JAKARTA, KANALINDONESIA.COM: Penyidik Komisi Pemberantasan Korupsi ( KPK ) mengagendakan pemeriksaan terhadap empat saksi untuk mengusut kasus dugaan suap terkait pengurusan Dana Insentif Daerah (DID) Kabupaten Tabanan, Bali.

Tiga dari empat saksi yang merupakan Pegawai Negeri Sipil (PNS) pada Kementerian Keuangan ( Kemenkeu ) yakni, Yudi Sapto Paranowo selaku Kasubdit DAK Fisik II; Eko Nur Subagyo selaku Kepala Seksi pada Subdit Data Keuangan Daerah; serta Anton Widowanto selaku Staf pada Kasi Alokasi Hibah, Dana Darurat, dan DID.

Sedangkan satu saksi lainnya yakni, Direktur Eksekutif Pusat Kajian Keuangan Negara (Pusaka Negara), Prasetiyo.

“Hari ini pemeriksaan saksi perkara kasus dugaan korupsi pengurusan Dana Insentif Daerah (DID) Kabupaten Tabanan, Bali.
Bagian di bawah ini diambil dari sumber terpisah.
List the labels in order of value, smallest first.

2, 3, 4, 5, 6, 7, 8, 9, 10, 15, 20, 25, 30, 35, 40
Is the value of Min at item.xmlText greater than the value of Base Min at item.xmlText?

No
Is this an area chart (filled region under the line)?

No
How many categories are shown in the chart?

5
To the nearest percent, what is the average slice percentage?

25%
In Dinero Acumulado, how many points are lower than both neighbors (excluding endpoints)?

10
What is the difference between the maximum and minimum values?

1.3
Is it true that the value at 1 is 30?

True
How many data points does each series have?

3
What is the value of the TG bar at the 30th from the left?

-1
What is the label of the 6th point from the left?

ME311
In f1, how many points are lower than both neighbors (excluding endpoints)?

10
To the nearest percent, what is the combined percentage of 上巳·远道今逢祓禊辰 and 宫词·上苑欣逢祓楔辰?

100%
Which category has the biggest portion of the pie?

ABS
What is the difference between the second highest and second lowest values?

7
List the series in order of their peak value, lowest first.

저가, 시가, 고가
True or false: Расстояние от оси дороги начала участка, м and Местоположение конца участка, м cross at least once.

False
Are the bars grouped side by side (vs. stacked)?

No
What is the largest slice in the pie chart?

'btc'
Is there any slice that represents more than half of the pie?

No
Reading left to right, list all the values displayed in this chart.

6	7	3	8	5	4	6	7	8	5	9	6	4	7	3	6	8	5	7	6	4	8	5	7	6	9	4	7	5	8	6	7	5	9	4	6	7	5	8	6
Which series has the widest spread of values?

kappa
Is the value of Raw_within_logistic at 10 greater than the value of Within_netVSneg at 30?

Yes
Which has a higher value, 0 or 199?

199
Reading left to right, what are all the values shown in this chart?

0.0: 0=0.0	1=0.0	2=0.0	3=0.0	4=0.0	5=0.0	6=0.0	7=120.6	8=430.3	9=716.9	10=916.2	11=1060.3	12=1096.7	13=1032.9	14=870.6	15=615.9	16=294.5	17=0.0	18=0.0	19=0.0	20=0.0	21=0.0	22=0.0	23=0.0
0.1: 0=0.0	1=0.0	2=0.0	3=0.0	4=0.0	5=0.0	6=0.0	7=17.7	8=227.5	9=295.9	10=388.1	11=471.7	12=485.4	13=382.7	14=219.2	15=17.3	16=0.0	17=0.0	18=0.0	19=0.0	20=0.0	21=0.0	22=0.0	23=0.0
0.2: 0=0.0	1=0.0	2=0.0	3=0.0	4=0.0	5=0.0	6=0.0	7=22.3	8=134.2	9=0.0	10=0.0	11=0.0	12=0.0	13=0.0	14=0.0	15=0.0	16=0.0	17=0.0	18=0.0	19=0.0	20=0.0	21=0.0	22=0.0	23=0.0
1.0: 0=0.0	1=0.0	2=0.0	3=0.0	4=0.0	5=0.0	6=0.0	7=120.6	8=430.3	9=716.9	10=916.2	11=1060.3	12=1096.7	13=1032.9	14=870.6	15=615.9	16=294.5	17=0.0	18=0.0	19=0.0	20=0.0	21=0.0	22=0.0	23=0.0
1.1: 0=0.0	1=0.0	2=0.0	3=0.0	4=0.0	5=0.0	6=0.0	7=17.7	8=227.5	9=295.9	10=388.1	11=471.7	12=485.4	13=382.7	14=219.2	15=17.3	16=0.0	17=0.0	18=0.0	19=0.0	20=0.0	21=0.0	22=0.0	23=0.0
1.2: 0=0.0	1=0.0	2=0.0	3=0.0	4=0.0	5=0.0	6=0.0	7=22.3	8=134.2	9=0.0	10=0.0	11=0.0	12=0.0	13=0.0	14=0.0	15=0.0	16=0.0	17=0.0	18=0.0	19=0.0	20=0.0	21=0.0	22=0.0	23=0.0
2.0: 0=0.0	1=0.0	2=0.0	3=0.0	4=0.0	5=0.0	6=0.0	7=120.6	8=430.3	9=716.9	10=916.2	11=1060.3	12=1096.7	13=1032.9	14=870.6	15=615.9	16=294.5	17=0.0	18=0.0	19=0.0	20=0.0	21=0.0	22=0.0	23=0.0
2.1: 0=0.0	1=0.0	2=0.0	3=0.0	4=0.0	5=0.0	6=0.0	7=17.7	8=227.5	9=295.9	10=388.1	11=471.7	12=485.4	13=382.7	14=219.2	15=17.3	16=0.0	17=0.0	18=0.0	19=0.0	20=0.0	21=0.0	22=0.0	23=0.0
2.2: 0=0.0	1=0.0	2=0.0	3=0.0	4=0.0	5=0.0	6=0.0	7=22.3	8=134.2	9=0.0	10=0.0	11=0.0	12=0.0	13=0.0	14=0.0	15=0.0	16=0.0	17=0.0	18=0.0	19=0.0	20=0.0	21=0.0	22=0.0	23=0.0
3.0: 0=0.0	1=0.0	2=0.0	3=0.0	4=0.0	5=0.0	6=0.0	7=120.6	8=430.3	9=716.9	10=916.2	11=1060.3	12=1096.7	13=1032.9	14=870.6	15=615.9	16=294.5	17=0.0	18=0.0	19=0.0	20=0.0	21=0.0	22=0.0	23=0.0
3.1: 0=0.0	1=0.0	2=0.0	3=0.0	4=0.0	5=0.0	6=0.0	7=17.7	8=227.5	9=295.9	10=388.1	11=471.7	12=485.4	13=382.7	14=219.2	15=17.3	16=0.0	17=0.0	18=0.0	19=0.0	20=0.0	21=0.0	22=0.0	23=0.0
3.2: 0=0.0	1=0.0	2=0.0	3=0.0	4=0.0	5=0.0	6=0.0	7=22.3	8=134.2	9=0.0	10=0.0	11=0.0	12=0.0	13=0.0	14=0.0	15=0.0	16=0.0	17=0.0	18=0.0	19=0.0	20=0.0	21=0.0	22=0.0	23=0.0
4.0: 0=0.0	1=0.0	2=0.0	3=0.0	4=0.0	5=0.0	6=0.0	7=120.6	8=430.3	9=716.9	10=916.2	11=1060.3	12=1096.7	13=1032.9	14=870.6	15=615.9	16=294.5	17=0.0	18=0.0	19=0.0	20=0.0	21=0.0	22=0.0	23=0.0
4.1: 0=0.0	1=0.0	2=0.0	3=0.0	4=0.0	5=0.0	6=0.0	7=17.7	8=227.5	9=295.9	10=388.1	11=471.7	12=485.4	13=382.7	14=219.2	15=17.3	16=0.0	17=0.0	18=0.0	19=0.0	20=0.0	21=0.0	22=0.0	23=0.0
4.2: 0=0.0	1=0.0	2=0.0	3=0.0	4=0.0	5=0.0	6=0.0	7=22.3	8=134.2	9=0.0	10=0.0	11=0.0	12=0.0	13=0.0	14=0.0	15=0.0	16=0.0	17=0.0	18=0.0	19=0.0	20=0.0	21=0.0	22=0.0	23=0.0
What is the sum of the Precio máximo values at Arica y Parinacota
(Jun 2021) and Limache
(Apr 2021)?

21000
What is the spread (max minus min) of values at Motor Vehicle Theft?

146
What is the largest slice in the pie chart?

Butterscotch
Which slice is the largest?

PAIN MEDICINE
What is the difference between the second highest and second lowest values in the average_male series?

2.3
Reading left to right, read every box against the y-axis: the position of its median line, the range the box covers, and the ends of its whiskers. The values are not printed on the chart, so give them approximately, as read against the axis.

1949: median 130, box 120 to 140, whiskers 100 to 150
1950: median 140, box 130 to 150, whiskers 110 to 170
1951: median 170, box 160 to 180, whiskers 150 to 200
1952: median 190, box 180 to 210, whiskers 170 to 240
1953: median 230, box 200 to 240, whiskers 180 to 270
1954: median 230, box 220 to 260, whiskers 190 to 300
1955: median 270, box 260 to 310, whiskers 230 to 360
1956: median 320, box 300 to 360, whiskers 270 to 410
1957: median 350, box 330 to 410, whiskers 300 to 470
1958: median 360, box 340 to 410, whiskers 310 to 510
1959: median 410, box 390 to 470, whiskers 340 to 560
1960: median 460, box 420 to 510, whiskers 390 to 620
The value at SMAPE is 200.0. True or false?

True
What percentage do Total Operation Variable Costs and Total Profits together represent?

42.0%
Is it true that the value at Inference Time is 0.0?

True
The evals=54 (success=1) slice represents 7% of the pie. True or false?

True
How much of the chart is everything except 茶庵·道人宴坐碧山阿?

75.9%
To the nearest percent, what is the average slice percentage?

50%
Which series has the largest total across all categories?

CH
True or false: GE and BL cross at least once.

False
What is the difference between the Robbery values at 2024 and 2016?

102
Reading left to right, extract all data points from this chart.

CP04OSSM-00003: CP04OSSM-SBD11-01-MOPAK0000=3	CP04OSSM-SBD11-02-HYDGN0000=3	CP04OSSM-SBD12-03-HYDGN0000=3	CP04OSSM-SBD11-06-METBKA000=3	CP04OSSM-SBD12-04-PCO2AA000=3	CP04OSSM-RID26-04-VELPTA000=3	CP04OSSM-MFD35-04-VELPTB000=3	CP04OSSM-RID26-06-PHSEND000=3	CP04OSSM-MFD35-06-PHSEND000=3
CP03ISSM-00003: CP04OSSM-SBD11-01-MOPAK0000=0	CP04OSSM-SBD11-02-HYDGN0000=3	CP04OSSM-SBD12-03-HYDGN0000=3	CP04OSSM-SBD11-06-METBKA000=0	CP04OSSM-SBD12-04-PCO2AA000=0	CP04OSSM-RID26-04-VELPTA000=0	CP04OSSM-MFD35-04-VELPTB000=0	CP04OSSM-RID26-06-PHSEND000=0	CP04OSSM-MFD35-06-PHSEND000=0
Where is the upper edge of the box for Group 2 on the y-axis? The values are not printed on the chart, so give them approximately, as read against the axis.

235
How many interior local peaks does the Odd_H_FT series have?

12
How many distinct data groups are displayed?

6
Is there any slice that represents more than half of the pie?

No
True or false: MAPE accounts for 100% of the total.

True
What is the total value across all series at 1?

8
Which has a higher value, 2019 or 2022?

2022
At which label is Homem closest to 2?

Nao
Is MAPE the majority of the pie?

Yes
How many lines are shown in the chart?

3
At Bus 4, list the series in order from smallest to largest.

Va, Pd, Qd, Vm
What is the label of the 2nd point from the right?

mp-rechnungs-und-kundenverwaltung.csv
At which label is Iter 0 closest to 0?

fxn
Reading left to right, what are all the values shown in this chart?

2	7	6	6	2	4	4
Pemeriksaan akan dilakukan Gedung Merah Putih KPK,” kata Plt Juru Bicara KPK, Ali Fikri melalui pesan singkatnya, Rabu (16/2/2022).

Sekadar informasi, KPK saat ini sedang mengusut kasus baru terkait dugaan suap pengurusan Dana Insentif Daerah (DID) Kabupaten Tabanan tahun anggaran 2018.

Pengusutan itu ditandai dengan adanya penggeledahan di beberapa kantor Pemkab Tabanan. Sejumlah kantor di Tabanan yang digeledah penyidik KPK yakni, kantor DPRD, kantor Dinas PUPR, kantor Bapelitbang, kantor Badan Keuangan Daerah Tabanan, hingga beberapa rumah.

Penggeledahan dilakukan pada Rabu, 27 Oktober 2021. Berdasarkan informasi yang dihimpun, KPK telah menetapkan mantan Bupati Tabanan dua periode, Ni Putu Eka Wiryastuti sebagai tersangka dalam kasus ini.

Ni Putu Eka Wiryastuti merupakan anak dari Ketua DPRD Bali yang juga politikus PDI-Perjuangan, Nyoman Adi Wiryatama.

Ali Fikri masih enggan membeberkan secara detil pihak-pihak yang telah ditetapkan sebagai tersangka dalam kasus ini.

KPK baru akan mengumumkan secara rinci tersangka serta konstruksi kasus ini setelah adanya proses penangkapan dan penahanan.